Slowly Emerging from the Storm

As businesses gradually begin to reopen, the upturn in the global economy has commenced. Trillions of dollars in federal spending and aggressive monetary easing provided the support mechanism needed to move us past the darkest hours of the Covid-induced economic decline. Meanwhile, scientific progress on vaccines is also rapidly progressing. The net result of these activities is that investors are looking ahead to a healthier and more normal economic environment, thus becoming more comfortable with holding stocks best positioned for the post-Covid era. Consequently, the S&P 500 is up 36% at the end of May from the recent low in late March, down only 6% for the year, and up 9% from a year ago.

The Federal Reserve is the one to thank for reversing the slide in the stock market. In times of great uncertainty, the majority of financial assets are besieged with sellers amid a scarcity of buyers, causing prices to drop rapidly and often inexplicably. This occurred simultaneously in both the credit and equity markets earlier this year as the pandemic set in. Then, in mid-March, the Fed cut short-term interest rates to zero. The following week, they promised to buy large amounts of corporate debt. On that news alone, buyers rushed back into the bond market. Large institutions and funds that needed to rebalance their portfolios–as the value of their stocks relative to bonds had plummeted–finally found the required liquidity to sell bonds and move that money into equities. Following weeks of rapid decline, stocks established a bottom despite the cloudy economic outlook.

The trillions of dollars pumped into the economy and financial markets via fiscal and monetary policy created a swollen money supply with large cash balances waiting to be put to work. Fed data shows that liquid assets (primarily money market mutual funds) rose to a record $16.4 trillion in May, up $2.6 trillion since the end of February.

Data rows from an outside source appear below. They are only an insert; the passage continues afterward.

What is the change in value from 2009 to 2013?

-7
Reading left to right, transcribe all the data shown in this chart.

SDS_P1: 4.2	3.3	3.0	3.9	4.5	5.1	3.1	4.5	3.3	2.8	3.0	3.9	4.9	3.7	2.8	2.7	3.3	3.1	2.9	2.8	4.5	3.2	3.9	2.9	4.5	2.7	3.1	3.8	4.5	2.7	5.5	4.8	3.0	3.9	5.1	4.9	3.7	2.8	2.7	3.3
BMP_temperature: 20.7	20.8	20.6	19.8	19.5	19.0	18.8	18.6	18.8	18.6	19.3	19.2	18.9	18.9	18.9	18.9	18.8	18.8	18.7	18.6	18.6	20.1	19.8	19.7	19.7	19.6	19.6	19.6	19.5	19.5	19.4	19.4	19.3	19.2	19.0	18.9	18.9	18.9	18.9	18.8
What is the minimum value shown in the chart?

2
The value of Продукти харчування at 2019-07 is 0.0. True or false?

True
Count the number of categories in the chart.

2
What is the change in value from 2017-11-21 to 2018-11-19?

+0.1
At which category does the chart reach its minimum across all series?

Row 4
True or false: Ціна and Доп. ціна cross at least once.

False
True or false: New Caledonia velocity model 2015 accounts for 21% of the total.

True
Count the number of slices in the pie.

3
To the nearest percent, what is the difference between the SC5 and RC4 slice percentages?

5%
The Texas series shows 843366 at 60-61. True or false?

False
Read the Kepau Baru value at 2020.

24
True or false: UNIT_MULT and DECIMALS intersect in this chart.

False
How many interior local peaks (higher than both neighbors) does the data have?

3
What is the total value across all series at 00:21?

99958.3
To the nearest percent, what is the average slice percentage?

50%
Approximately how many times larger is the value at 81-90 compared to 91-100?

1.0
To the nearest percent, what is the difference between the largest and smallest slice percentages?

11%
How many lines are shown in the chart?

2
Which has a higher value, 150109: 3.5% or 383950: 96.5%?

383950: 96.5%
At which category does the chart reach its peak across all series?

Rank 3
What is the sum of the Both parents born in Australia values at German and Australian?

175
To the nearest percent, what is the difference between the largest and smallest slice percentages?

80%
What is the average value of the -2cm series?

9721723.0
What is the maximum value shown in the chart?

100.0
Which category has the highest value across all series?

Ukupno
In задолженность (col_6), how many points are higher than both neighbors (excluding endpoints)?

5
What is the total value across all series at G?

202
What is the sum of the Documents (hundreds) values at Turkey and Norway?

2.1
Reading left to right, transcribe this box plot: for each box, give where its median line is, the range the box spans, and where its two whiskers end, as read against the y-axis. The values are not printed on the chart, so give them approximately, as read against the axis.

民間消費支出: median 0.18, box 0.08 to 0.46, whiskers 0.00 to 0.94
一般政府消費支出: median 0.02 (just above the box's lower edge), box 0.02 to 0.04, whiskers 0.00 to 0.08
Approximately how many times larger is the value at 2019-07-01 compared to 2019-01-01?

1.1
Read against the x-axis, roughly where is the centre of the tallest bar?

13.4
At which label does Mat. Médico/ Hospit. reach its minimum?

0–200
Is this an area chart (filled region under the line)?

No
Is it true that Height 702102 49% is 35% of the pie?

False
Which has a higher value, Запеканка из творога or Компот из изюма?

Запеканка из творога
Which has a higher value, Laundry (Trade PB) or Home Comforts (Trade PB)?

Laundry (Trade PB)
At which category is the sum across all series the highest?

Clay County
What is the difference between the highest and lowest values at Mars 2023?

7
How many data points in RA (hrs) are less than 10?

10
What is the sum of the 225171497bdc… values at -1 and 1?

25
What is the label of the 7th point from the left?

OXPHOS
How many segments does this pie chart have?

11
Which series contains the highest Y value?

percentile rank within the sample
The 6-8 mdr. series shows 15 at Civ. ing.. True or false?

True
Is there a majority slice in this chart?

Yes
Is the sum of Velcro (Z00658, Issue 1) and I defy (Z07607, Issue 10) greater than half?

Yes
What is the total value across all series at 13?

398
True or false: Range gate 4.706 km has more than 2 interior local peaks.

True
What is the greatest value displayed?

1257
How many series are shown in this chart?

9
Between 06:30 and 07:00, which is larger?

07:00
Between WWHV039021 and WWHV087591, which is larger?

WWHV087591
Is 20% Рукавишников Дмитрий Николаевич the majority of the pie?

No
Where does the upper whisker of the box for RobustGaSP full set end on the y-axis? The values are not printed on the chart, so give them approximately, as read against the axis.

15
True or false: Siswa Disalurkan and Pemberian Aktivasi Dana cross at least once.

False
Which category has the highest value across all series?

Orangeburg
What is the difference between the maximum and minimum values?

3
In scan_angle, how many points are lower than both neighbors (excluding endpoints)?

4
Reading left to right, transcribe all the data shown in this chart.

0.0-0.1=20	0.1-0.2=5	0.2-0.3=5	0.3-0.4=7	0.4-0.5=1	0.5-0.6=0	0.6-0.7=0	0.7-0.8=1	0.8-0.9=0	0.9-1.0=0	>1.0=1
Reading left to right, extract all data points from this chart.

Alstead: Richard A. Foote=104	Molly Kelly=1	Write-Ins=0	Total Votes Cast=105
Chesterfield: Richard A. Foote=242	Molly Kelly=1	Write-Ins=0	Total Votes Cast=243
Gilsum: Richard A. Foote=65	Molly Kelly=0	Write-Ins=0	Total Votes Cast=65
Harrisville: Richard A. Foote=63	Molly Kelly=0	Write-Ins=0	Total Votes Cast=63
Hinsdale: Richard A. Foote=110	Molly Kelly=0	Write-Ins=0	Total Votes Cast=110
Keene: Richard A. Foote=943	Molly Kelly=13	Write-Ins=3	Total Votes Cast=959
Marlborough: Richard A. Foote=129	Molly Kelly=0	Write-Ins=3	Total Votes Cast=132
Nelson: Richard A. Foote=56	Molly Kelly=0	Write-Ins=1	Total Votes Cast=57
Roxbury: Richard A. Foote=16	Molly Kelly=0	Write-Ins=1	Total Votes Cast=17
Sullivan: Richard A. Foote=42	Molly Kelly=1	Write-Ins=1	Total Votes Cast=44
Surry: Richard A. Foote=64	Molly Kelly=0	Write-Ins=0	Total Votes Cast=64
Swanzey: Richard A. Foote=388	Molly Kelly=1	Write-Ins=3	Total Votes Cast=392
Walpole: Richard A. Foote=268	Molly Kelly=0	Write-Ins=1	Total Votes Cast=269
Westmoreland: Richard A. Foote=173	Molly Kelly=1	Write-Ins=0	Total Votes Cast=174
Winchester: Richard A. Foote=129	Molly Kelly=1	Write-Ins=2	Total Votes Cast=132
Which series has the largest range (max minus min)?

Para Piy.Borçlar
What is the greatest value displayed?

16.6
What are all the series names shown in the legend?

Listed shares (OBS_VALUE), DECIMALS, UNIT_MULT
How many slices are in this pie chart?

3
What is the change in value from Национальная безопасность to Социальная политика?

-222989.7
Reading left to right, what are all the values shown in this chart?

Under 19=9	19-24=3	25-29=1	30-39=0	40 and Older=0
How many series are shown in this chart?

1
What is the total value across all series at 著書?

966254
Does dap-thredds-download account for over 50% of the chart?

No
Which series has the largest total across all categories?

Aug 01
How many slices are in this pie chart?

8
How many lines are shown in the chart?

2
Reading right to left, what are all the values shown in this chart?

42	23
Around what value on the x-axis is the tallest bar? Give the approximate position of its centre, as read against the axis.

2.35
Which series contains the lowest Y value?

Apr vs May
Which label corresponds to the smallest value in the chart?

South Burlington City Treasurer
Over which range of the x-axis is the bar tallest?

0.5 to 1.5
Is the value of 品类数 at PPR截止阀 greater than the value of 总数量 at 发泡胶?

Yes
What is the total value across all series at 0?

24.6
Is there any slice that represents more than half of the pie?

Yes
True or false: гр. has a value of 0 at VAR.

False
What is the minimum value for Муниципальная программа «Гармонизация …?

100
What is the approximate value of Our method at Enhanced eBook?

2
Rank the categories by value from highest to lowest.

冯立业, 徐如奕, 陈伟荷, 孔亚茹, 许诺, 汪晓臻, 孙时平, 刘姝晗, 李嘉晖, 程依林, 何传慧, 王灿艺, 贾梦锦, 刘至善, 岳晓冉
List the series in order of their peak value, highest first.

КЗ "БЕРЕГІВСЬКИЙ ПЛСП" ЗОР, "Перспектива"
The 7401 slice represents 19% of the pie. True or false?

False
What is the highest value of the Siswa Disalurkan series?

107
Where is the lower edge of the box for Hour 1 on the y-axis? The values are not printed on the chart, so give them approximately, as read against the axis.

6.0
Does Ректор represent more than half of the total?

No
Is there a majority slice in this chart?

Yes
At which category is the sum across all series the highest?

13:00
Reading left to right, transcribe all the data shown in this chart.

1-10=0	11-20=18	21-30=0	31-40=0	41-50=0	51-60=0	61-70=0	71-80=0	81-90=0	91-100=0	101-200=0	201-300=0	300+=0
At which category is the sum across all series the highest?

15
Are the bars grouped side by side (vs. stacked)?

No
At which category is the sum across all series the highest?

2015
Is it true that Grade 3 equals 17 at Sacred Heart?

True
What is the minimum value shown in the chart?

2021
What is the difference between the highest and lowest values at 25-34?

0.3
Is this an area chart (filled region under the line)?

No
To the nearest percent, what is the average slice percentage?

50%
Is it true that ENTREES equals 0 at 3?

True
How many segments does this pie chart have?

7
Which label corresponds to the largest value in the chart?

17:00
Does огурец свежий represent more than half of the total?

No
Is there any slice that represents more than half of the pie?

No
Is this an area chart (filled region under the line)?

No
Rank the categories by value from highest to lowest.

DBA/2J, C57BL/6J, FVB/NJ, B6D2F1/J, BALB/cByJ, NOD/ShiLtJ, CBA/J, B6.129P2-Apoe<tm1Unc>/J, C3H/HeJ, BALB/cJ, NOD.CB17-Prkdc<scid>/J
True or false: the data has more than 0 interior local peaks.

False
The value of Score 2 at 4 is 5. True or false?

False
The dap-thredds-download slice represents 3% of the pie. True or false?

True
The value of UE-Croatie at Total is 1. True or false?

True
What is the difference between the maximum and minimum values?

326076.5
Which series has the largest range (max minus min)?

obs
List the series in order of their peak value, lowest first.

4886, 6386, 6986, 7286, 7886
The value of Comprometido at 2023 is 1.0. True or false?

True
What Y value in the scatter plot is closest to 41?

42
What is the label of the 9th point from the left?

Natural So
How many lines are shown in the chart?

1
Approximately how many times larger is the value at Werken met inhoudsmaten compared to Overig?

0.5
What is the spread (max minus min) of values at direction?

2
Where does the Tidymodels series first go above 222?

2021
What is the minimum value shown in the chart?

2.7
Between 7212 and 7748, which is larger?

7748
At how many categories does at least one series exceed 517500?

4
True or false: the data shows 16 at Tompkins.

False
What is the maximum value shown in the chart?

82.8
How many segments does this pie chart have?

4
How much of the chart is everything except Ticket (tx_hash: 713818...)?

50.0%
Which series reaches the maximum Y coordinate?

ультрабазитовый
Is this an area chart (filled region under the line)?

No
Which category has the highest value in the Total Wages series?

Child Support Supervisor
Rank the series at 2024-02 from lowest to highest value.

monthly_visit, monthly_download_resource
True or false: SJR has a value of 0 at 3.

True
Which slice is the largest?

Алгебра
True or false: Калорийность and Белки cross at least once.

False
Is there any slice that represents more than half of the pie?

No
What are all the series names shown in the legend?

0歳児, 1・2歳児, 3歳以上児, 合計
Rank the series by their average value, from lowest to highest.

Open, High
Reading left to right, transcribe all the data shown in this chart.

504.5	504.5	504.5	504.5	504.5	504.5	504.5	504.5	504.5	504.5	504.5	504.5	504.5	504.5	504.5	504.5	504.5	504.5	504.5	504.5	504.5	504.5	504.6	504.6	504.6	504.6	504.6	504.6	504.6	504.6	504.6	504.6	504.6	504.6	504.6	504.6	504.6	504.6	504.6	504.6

Much of that enormous sum of money will eventually find its way into longer-horizon investments, such as the stock market, as trillions of investing dollars have temporarily moved to the sidelines.

Currently, some of the most pertinent news from an economic perspective continues to be of the medical variety. Collectively, we have done an admirable job of flattening the virus curve, but the ultimate solution to the pandemic likely requires an effective vaccine. Utilizing many different approaches, there are now at least 10 vaccines in clinical trials and 114 in preclinical evaluation. A number of factors (effectiveness, safety, longevity, need, ability to manufacture, etc.) dictate how quickly any of these will make it to market and progress is rapidly being made in that direction. Something could already be available by early next year.

Successful curve flattening has enabled a reopening of the economy as Covid-19 cases continue to moderate globally. The labor market report for May showed that the economy is picking up earlier and faster than anticipated from the coronavirus-inflicted recession. Payrolls turned the corner and rose by 2.5 million, trouncing forecasts for a sharp decline following a 20.7 million tumble the prior month. The jobless rate was expected to jump to 19%, but instead fell to 13.3% from 14.7% in April. Canada also reported similarly positive data.

The stocks that we favor have been among the best as a group pre-Covid, during the market meltdown and also during the recovery. Growth stocks, particularly the larger ones, have had standout performance. These are companies with stable earnings, strong balance sheets and the ability to continue to grow revenues, earnings and cash flows. They had strong operating momentum heading into the pandemic and are proving their resiliency under the most stressful of conditions. Consequently, their stock prices didn’t suffer as much in the selloff and are again leading the market higher. We remain very bullish on their long-term prospects.

While it is likely that we may have seen the near-term bottom for stocks, risks still remain. The foremost concern is a potential second wave of infections now that restrictions are being relaxed. That event has the possibility of reversing much of the economic resurgence that we are beginning to see now. Additional negative catalysts that may impact the market range from civil unrest to U.S.-China tensions and the upcoming elections.

With the stock market’s large bounce off the bottom and the fragility of the economic reopening, the market may be due for a pause. In these tumultuous times, many investors have been extremely cautious and underallocated equities. The large existing cash balances combined with additional as-needed fiscal and monetary stimulus should make any pullback mild relative to what we have already experienced. Investors realize that stocks are still one of the best investment choices for the long haul, and this would be an opportunity for many portfolios to increase exposure to equities again to more normal levels.